How many lines below hold the string "Cross"? Report that number alone.

> **INPUT**
•••

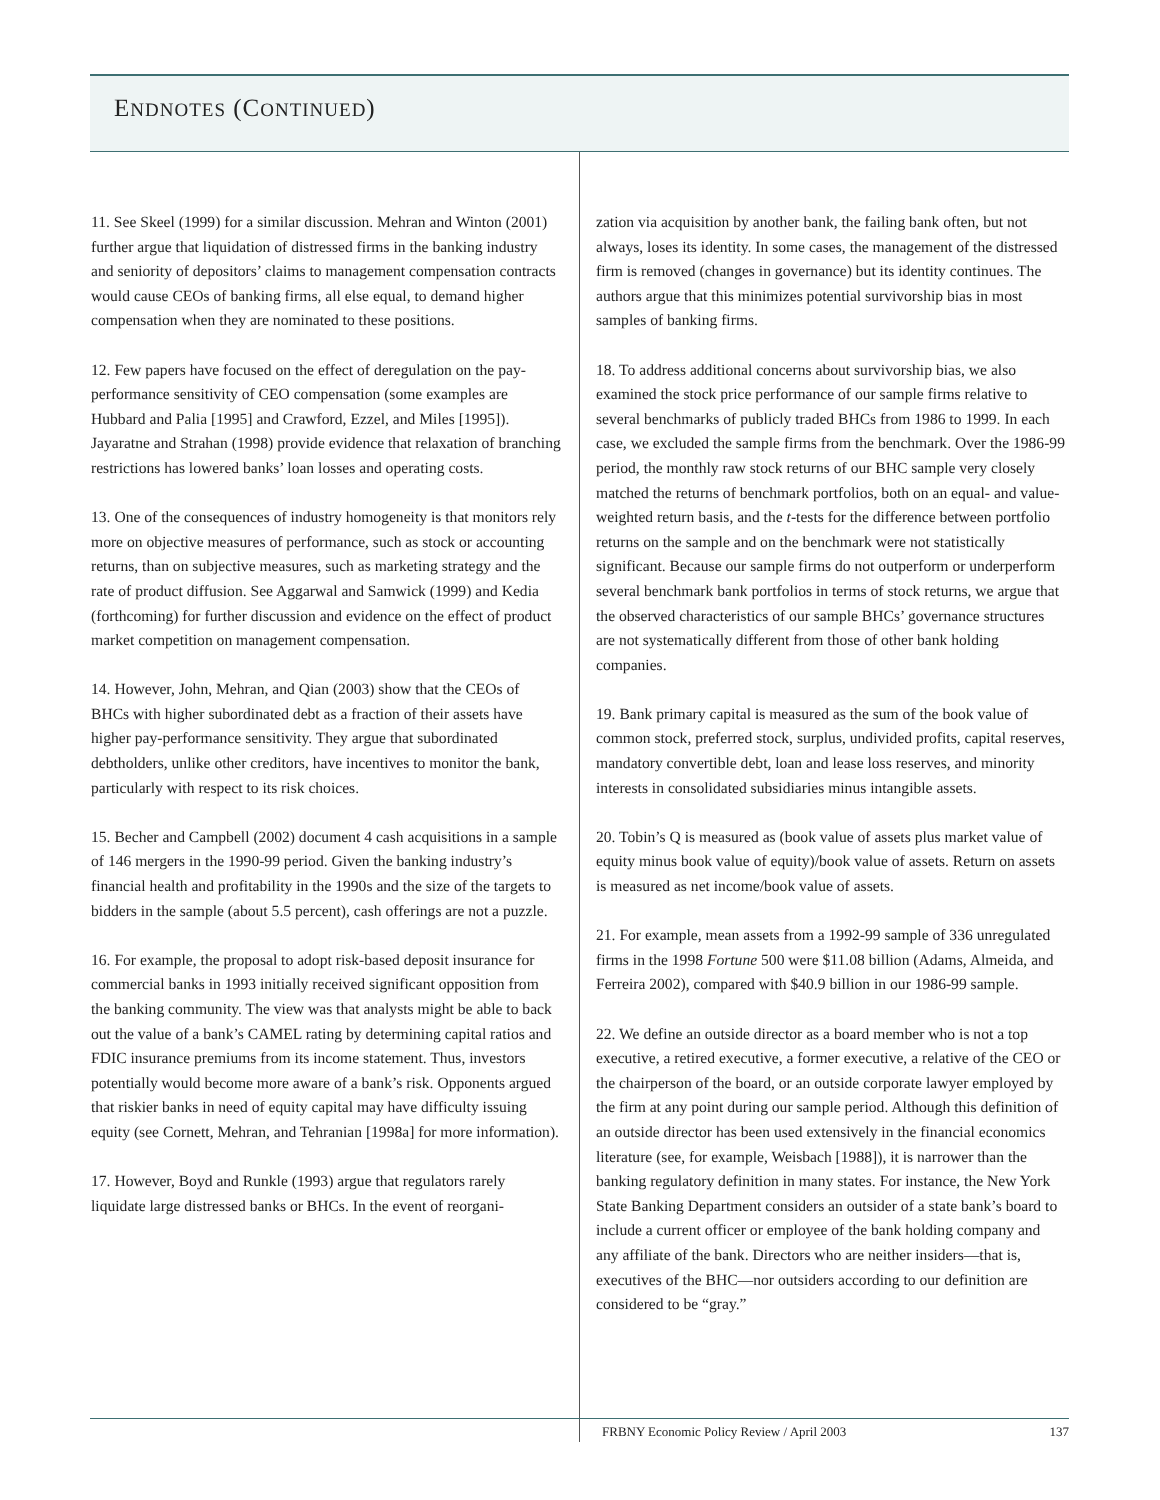ENDNOTES (CONTINUED)
11. See Skeel (1999) for a similar discussion. Mehran and Winton (2001) further argue that liquidation of distressed firms in the banking industry and seniority of depositors’ claims to management compensation contracts would cause CEOs of banking firms, all else equal, to demand higher compensation when they are nominated to these positions.
12. Few papers have focused on the effect of deregulation on the pay-performance sensitivity of CEO compensation (some examples are Hubbard and Palia [1995] and Crawford, Ezzel, and Miles [1995]). Jayaratne and Strahan (1998) provide evidence that relaxation of branching restrictions has lowered banks’ loan losses and operating costs.
13. One of the consequences of industry homogeneity is that monitors rely more on objective measures of performance, such as stock or accounting returns, than on subjective measures, such as marketing strategy and the rate of product diffusion. See Aggarwal and Samwick (1999) and Kedia (forthcoming) for further discussion and evidence on the effect of product market competition on management compensation.
14. However, John, Mehran, and Qian (2003) show that the CEOs of BHCs with higher subordinated debt as a fraction of their assets have higher pay-performance sensitivity. They argue that subordinated debtholders, unlike other creditors, have incentives to monitor the bank, particularly with respect to its risk choices.
15. Becher and Campbell (2002) document 4 cash acquisitions in a sample of 146 mergers in the 1990-99 period. Given the banking industry’s financial health and profitability in the 1990s and the size of the targets to bidders in the sample (about 5.5 percent), cash offerings are not a puzzle.
16. For example, the proposal to adopt risk-based deposit insurance for commercial banks in 1993 initially received significant opposition from the banking community. The view was that analysts might be able to back out the value of a bank’s CAMEL rating by determining capital ratios and FDIC insurance premiums from its income statement. Thus, investors potentially would become more aware of a bank’s risk. Opponents argued that riskier banks in need of equity capital may have difficulty issuing equity (see Cornett, Mehran, and Tehranian [1998a] for more information).
17. However, Boyd and Runkle (1993) argue that regulators rarely liquidate large distressed banks or BHCs. In the event of reorgani-
zation via acquisition by another bank, the failing bank often, but not always, loses its identity. In some cases, the management of the distressed firm is removed (changes in governance) but its identity continues. The authors argue that this minimizes potential survivorship bias in most samples of banking firms.
18. To address additional concerns about survivorship bias, we also examined the stock price performance of our sample firms relative to several benchmarks of publicly traded BHCs from 1986 to 1999. In each case, we excluded the sample firms from the benchmark. Over the 1986-99 period, the monthly raw stock returns of our BHC sample very closely matched the returns of benchmark portfolios, both on an equal- and value-weighted return basis, and the t-tests for the difference between portfolio returns on the sample and on the benchmark were not statistically significant. Because our sample firms do not outperform or underperform several benchmark bank portfolios in terms of stock returns, we argue that the observed characteristics of our sample BHCs’ governance structures are not systematically different from those of other bank holding companies.
19. Bank primary capital is measured as the sum of the book value of common stock, preferred stock, surplus, undivided profits, capital reserves, mandatory convertible debt, loan and lease loss reserves, and minority interests in consolidated subsidiaries minus intangible assets.
20. Tobin’s Q is measured as (book value of assets plus market value of equity minus book value of equity)/book value of assets. Return on assets is measured as net income/book value of assets.
21. For example, mean assets from a 1992-99 sample of 336 unregulated firms in the 1998 Fortune 500 were $11.08 billion (Adams, Almeida, and Ferreira 2002), compared with $40.9 billion in our 1986-99 sample.
22. We define an outside director as a board member who is not a top executive, a retired executive, a former executive, a relative of the CEO or the chairperson of the board, or an outside corporate lawyer employed by the firm at any point during our sample period. Although this definition of an outside director has been used extensively in the financial economics literature (see, for example, Weisbach [1988]), it is narrower than the banking regulatory definition in many states. For instance, the New York State Banking Department considers an outsider of a state bank’s board to include a current officer or employee of the bank holding company and any affiliate of the bank. Directors who are neither insiders—that is, executives of the BHC—nor outsiders according to our definition are considered to be “gray.”
FRBNY Economic Policy Review / April 2003 137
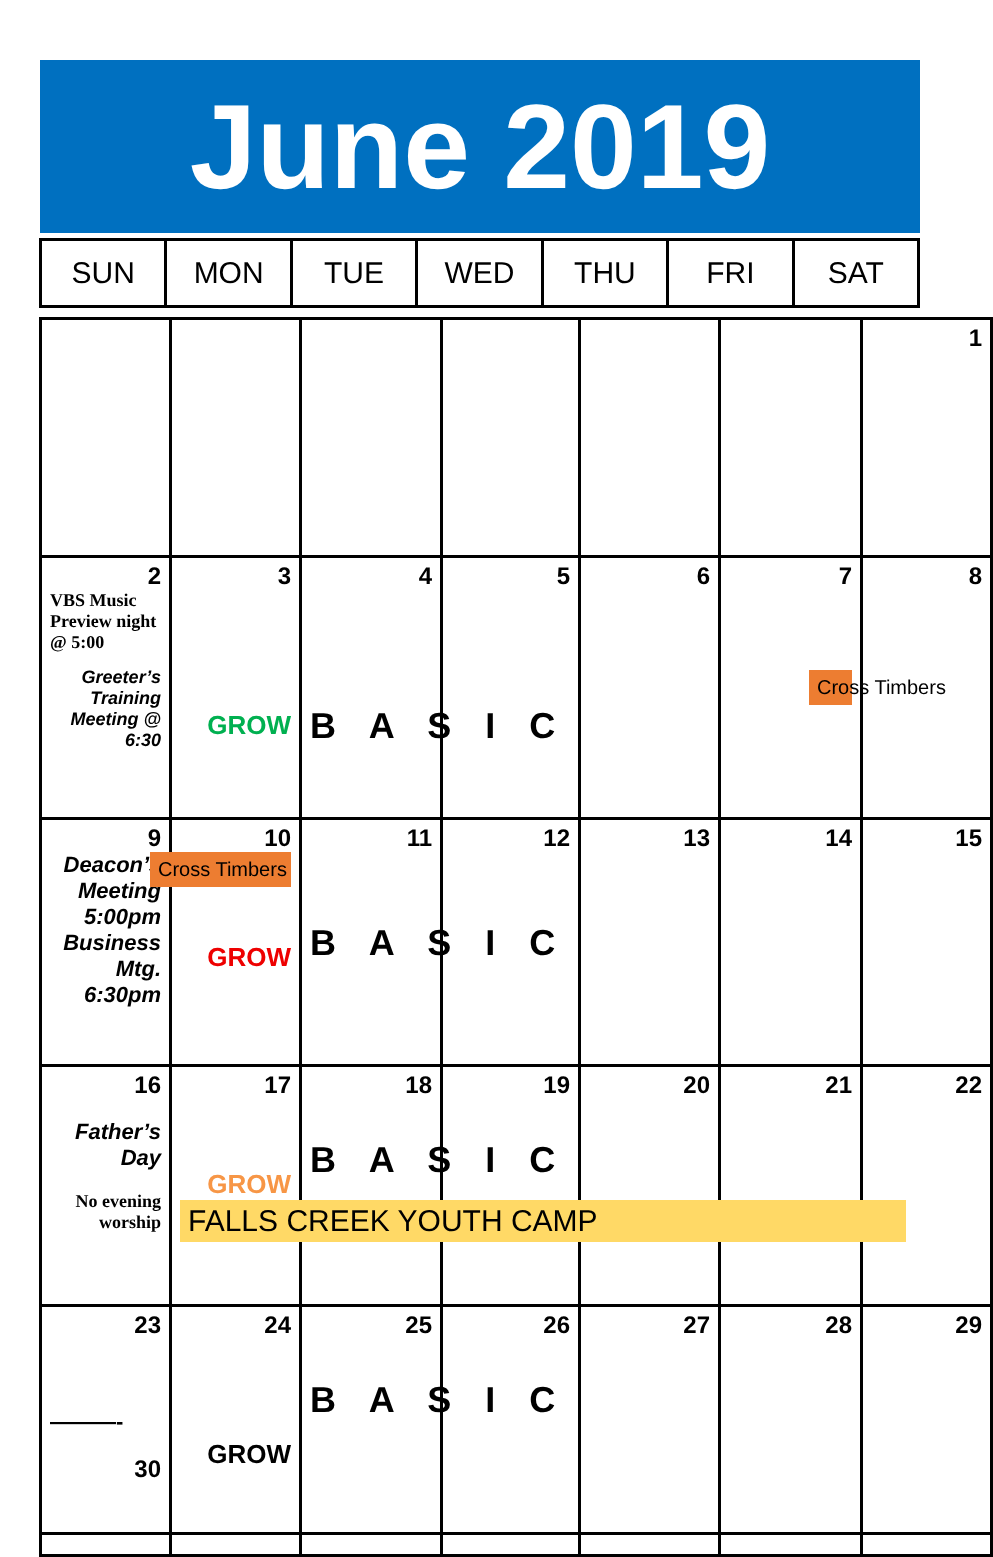June 2019
| SUN | MON | TUE | WED | THU | FRI | SAT |
| | | | | | | 1 |
| 2 VBS Music Preview night @ 5:00 Greeter’s Training Meeting @ 6:30 | 3 GROW | 4 B A S I C | 5 | 6 | 7 Cross Timbers | 8 |
| 9 Deacon’s Meeting 5:00pm Business Mtg. 6:30pm | 10 Cross Timbers GROW | 11 B A S I C | 12 | 13 | 14 | 15 |
| 16 Father’s Day No evening worship | 17 GROW FALLS CREEK YOUTH CAMP | 18 B A S I C | 19 | 20 | 21 | 22 |
| 23 ———- 30 | 24 GROW | 25 B A S I C | 26 | 27 | 28 | 29 |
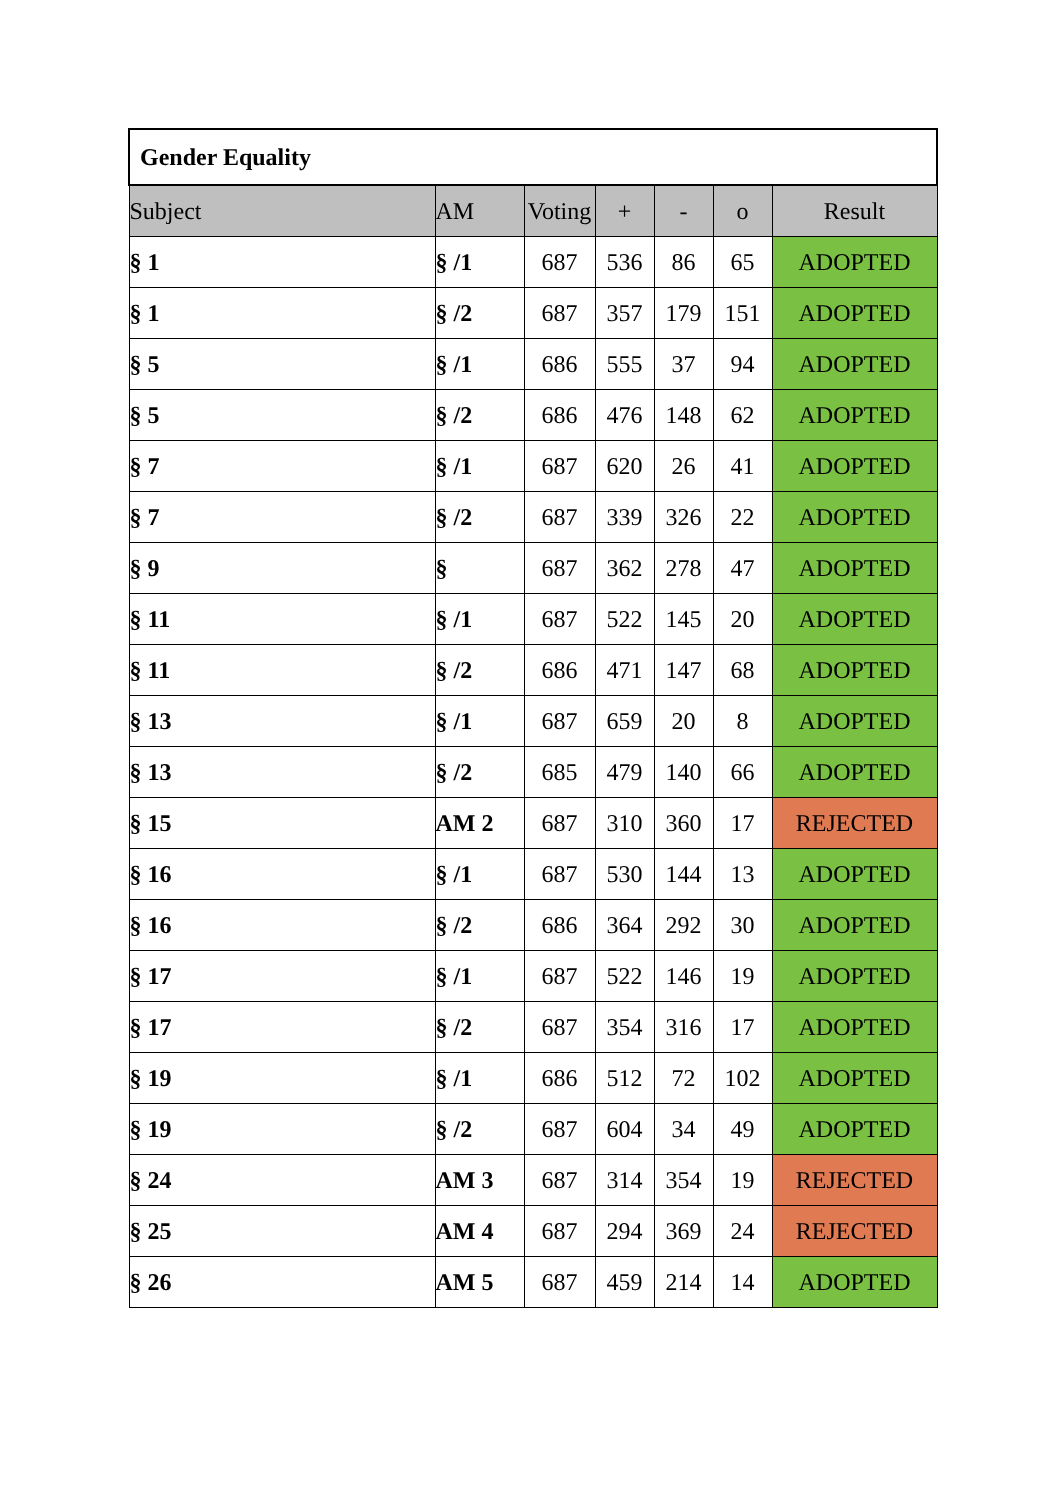| Gender Equality | | | | | | |
| Subject | AM | Voting | + | - | o | Result |
| § 1 | § /1 | 687 | 536 | 86 | 65 | ADOPTED |
| § 1 | § /2 | 687 | 357 | 179 | 151 | ADOPTED |
| § 5 | § /1 | 686 | 555 | 37 | 94 | ADOPTED |
| § 5 | § /2 | 686 | 476 | 148 | 62 | ADOPTED |
| § 7 | § /1 | 687 | 620 | 26 | 41 | ADOPTED |
| § 7 | § /2 | 687 | 339 | 326 | 22 | ADOPTED |
| § 9 | § | 687 | 362 | 278 | 47 | ADOPTED |
| § 11 | § /1 | 687 | 522 | 145 | 20 | ADOPTED |
| § 11 | § /2 | 686 | 471 | 147 | 68 | ADOPTED |
| § 13 | § /1 | 687 | 659 | 20 | 8 | ADOPTED |
| § 13 | § /2 | 685 | 479 | 140 | 66 | ADOPTED |
| § 15 | AM 2 | 687 | 310 | 360 | 17 | REJECTED |
| § 16 | § /1 | 687 | 530 | 144 | 13 | ADOPTED |
| § 16 | § /2 | 686 | 364 | 292 | 30 | ADOPTED |
| § 17 | § /1 | 687 | 522 | 146 | 19 | ADOPTED |
| § 17 | § /2 | 687 | 354 | 316 | 17 | ADOPTED |
| § 19 | § /1 | 686 | 512 | 72 | 102 | ADOPTED |
| § 19 | § /2 | 687 | 604 | 34 | 49 | ADOPTED |
| § 24 | AM 3 | 687 | 314 | 354 | 19 | REJECTED |
| § 25 | AM 4 | 687 | 294 | 369 | 24 | REJECTED |
| § 26 | AM 5 | 687 | 459 | 214 | 14 | ADOPTED |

•••

> **OUTPUT BELOW**
2